Effects of restraint stress in gestation: implications for rodent developmental toxicology studies.

Restraint has been used as a procedure to study the effects of stress on gestation outcome in rodents. The effects of restraint could potentially be used as a model for the impact of general stress produced by high doses of toxicants and other interventions. In mice, restraint in the peri-implantation period leads to implantation failure, and restraint at appropriate times in organogenesis produces cleft palate, supernumerary ribs, and resorption. In rats, there is some evidence for an association with restraint for implantation failure, but not for the morphological anomalies. Restraint in late gestation alters adult sexual behavior of male rat offspring, but consequences for their fertility are not known. Intrauterine growth retardation is not commonly associated with gestational restraint. In the few studies where they have been directly compared, different restraint procedures produced graded, qualitatively different, or no effects.

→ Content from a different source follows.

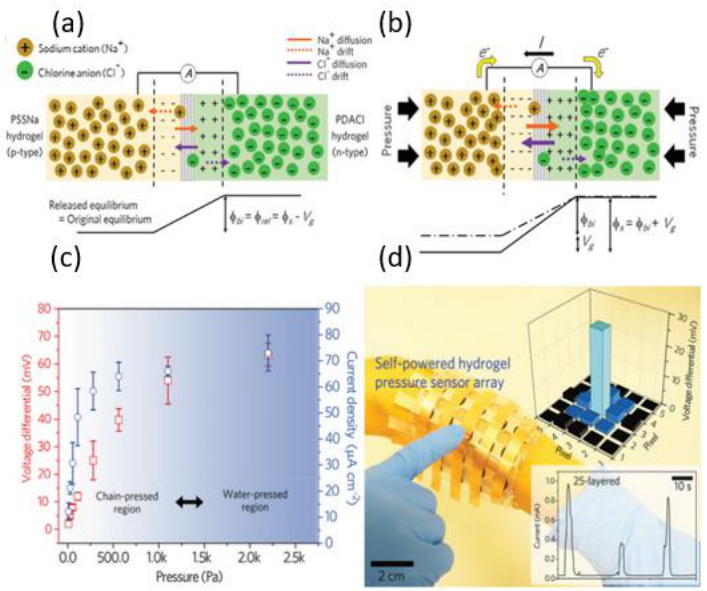
Figure 10. ( a ) The electrical behavior and response of the ionic diode including potential diagram. ( b ) The electrical behavior and response of the ionic diode under external mechanical stress. ( c ) Voltage and current output generated at various external pressures. ( d ) Picture of an arm-wrapped self-powered hydrogel tactile sensor array. Insets: (top panel) voltage signal mapping obtained by pushing the center pixel. (Reprinted with permission from [82] .)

Adrenocortical hormones have been implicated as mediating the effect of restraint on cleft palate, but not on supernumerary ribs, implantation failure, or sexual differentiation. Given the variety of restraint procedures and the varying species-dependent consequences, it is not possible to infer a generalizable pattern of developmental effects due to gestational stress from the restraint literature. As an alternative approach, contemporary methods in gene expression and developmental biology could profitably be applied to understanding different patterns of stress-mediated effects of toxicant exposures on intrauterine development.